** Extracted material follows **
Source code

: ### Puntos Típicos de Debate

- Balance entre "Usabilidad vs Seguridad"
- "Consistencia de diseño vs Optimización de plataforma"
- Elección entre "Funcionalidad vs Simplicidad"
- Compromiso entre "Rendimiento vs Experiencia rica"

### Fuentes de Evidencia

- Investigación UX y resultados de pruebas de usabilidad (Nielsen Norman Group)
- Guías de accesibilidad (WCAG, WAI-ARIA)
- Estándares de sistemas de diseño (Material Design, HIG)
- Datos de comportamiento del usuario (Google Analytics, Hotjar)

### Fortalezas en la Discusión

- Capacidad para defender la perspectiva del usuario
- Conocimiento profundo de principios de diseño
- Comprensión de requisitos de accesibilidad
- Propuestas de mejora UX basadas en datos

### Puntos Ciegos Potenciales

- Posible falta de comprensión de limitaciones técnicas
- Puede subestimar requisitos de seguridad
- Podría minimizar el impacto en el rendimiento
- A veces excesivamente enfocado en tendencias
** End of Extracted material **
Reproduce the listing above verbatim, keeping every line unchanged.

Source code

: ### Puntos Típicos de Debate

- Balance entre "Usabilidad vs Seguridad"
- "Consistencia de diseño vs Optimización de plataforma"
- Elección entre "Funcionalidad vs Simplicidad"
- Compromiso entre "Rendimiento vs Experiencia rica"

### Fuentes de Evidencia

- Investigación UX y resultados de pruebas de usabilidad (Nielsen Norman Group)
- Guías de accesibilidad (WCAG, WAI-ARIA)
- Estándares de sistemas de diseño (Material Design, HIG)
- Datos de comportamiento del usuario (Google Analytics, Hotjar)

### Fortalezas en la Discusión

- Capacidad para defender la perspectiva del usuario
- Conocimiento profundo de principios de diseño
- Comprensión de requisitos de accesibilidad
- Propuestas de mejora UX basadas en datos

### Puntos Ciegos Potenciales

- Posible falta de comprensión de limitaciones técnicas
- Puede subestimar requisitos de seguridad
- Podría minimizar el impacto en el rendimiento
- A veces excesivamente enfocado en tendencias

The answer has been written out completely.